• **Your tasks**:
(a) Reproduce the passage of the Kafka forum thread below, starting with "What is the" and going on through "file deletion happens?".
(b) Answer these questions using the Kafka forum thread below.
(i) In the asker's setup, what does each Kafka topic correspond to?
(ii) Which method is the asker currently calling to delete topics?
(iii) Which setting does the reply suggest, and what kind of setting does it say it is?
(c) Quote every clause in the Kafka forum thread below in which the asker says "I cannot" or "I can't" do something.

• **Excerpted text**:

╔══

1

I'm using Apache Kafka. I dump huge dbs into Kafka, where each database's table is a topic.

I cannot delete topic before it's completely consumed. I cannot set time-based retention policy because I don't know when topic will be consumed. I have limitited disk and too much data. I have to write code that will orchestrate by consumption and deletion programmatically. I understand that the problem appear because we're using Kafka for batch processing, but I can't change technology stack.

What is the correct way to delete consumed topic from brokers?

Currently, I'm calling kafka.admin.AdminUtils#deleteTopic. But I can't find clear related documentation. The method signature doesn't contain kafka server URLs. Does that mean that I'm deleting only topic's metadata and broker's disk usage isn't reduced? So when real append-log file deletion happens?

VB_
  • 45,112
  • 42
  • 145
  • 293

1 Answers1

1

Instead of using a time-based retention policy, are you able to use a size-based policy? log.retention.bytes is a per-partition setting that might help you out here.

╚══

Records contained in a dataset
╔══

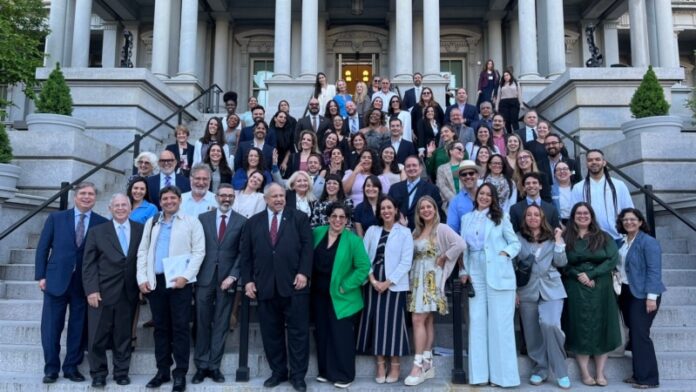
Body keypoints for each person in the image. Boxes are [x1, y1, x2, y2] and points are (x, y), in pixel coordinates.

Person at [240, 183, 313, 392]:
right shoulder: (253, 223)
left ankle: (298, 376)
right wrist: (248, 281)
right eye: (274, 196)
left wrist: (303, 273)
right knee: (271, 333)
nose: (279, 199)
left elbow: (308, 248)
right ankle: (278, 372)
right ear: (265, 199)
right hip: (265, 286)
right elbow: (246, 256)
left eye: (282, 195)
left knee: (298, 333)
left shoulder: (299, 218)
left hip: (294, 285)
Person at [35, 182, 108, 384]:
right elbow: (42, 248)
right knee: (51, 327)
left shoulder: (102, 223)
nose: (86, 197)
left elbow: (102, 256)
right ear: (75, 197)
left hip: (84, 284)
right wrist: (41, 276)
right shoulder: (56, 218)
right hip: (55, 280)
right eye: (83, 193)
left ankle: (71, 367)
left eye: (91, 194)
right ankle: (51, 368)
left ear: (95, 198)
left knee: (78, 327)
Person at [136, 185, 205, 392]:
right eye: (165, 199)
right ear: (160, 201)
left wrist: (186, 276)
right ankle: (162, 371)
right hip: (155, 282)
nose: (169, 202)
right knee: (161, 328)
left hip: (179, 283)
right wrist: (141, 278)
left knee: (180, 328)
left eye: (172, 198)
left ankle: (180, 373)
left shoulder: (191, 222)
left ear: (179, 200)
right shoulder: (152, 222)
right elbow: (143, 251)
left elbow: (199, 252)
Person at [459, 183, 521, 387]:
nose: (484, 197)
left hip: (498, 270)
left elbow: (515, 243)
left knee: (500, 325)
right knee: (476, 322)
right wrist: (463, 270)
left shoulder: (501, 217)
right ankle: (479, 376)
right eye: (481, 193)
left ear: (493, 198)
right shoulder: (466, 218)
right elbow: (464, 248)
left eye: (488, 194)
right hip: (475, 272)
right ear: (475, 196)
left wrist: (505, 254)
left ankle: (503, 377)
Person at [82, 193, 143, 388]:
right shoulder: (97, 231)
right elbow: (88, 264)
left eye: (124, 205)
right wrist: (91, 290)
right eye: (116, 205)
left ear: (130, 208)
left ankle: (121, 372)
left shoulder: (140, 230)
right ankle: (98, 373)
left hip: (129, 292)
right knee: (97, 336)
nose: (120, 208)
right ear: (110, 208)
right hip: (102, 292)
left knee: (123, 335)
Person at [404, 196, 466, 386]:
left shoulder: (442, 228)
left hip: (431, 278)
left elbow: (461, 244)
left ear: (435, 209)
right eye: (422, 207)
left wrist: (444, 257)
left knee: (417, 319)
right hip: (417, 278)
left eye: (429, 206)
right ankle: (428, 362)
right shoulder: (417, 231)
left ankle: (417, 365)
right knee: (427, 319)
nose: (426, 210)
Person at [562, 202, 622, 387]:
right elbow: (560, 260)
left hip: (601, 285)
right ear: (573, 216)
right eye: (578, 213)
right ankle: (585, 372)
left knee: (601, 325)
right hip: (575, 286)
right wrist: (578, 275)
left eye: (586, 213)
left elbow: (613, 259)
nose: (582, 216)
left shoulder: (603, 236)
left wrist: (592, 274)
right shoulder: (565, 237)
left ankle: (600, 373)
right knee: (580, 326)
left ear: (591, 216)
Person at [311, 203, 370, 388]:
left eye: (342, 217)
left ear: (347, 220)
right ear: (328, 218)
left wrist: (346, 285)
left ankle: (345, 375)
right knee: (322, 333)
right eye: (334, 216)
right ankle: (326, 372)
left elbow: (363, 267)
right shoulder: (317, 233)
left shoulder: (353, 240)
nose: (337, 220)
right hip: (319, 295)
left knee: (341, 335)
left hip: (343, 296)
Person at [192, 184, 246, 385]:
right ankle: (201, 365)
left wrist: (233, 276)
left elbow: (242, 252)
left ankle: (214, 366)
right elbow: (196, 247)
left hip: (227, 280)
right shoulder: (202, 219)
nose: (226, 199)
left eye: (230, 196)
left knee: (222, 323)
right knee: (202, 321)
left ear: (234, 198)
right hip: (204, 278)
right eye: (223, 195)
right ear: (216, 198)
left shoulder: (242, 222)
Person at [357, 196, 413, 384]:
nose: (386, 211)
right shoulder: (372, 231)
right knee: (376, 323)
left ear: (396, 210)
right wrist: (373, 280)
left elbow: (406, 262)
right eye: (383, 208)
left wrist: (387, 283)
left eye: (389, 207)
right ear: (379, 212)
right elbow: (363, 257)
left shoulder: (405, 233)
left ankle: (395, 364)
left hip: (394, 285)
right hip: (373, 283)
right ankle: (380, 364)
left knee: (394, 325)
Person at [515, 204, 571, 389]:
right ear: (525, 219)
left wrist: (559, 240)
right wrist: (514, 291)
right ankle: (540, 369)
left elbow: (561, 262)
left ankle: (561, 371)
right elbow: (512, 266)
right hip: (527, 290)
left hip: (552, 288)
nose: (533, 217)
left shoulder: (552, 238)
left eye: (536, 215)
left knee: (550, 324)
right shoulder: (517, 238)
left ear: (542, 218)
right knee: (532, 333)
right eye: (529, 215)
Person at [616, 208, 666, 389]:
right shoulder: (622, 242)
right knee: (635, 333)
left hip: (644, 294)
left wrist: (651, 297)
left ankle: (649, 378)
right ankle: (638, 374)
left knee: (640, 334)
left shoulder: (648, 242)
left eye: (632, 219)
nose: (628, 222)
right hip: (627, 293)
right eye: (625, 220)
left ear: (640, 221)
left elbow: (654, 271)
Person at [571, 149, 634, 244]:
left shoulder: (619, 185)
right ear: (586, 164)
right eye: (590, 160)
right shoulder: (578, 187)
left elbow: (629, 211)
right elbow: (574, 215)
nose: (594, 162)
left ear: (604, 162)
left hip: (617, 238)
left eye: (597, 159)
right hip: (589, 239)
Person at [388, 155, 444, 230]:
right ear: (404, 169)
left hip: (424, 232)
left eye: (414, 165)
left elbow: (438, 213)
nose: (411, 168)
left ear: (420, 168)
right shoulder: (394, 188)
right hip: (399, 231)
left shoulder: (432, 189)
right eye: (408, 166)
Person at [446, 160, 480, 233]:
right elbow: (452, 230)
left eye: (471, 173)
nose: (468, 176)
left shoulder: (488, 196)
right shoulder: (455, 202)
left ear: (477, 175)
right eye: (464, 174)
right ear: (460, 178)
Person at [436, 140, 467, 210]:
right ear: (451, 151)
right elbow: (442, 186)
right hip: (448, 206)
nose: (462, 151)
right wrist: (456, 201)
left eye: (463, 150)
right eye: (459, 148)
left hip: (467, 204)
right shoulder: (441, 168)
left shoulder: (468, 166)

╚══
╔══

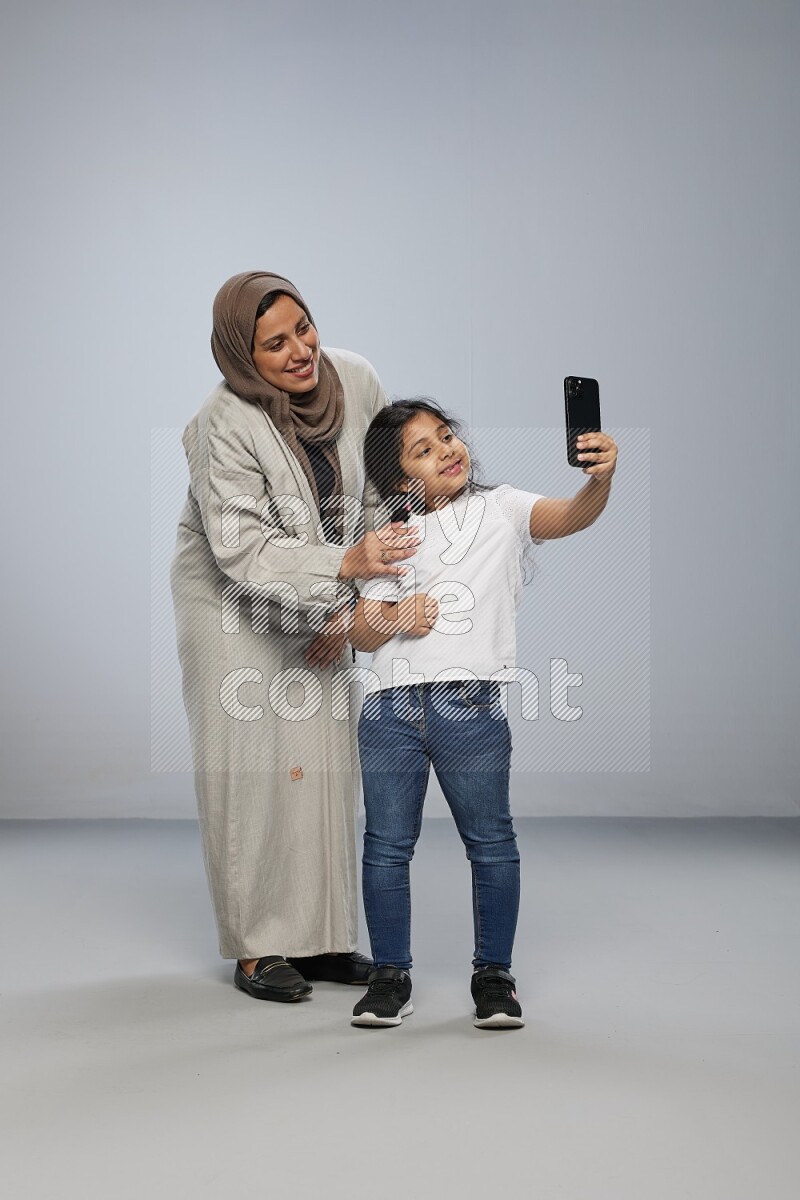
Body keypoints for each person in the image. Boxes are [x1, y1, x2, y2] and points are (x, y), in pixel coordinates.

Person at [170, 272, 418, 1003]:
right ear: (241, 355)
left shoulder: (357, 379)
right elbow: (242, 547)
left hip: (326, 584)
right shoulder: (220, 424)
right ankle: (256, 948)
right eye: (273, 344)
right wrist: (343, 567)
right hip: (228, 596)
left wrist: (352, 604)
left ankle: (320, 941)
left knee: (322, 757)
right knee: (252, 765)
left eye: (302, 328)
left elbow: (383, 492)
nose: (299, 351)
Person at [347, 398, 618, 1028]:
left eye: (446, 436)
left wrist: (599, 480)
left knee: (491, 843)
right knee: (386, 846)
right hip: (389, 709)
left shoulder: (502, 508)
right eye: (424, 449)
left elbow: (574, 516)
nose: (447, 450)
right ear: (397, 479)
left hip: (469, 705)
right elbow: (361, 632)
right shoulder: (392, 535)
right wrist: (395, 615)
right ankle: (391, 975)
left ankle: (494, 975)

╚══

• **Results of the tasks**:
(a)
What is the correct way to delete consumed topic from brokers?

Currently, I'm calling kafka.admin.AdminUtils#deleteTopic. But I can't find clear related documentation. The method signature doesn't contain kafka server URLs. Does that mean that I'm deleting only topic's metadata and broker's disk usage isn't reduced? So when real append-log file deletion happens?

(b)
(i) Each database's table.
(ii) kafka.admin.AdminUtils#deleteTopic.
(iii) log.retention.bytes, described as a per-partition setting.

(c)
- "I cannot delete topic before it's completely consumed"
- "I cannot set time-based retention policy"
- "I can't change technology stack"
- "I can't find clear related documentation"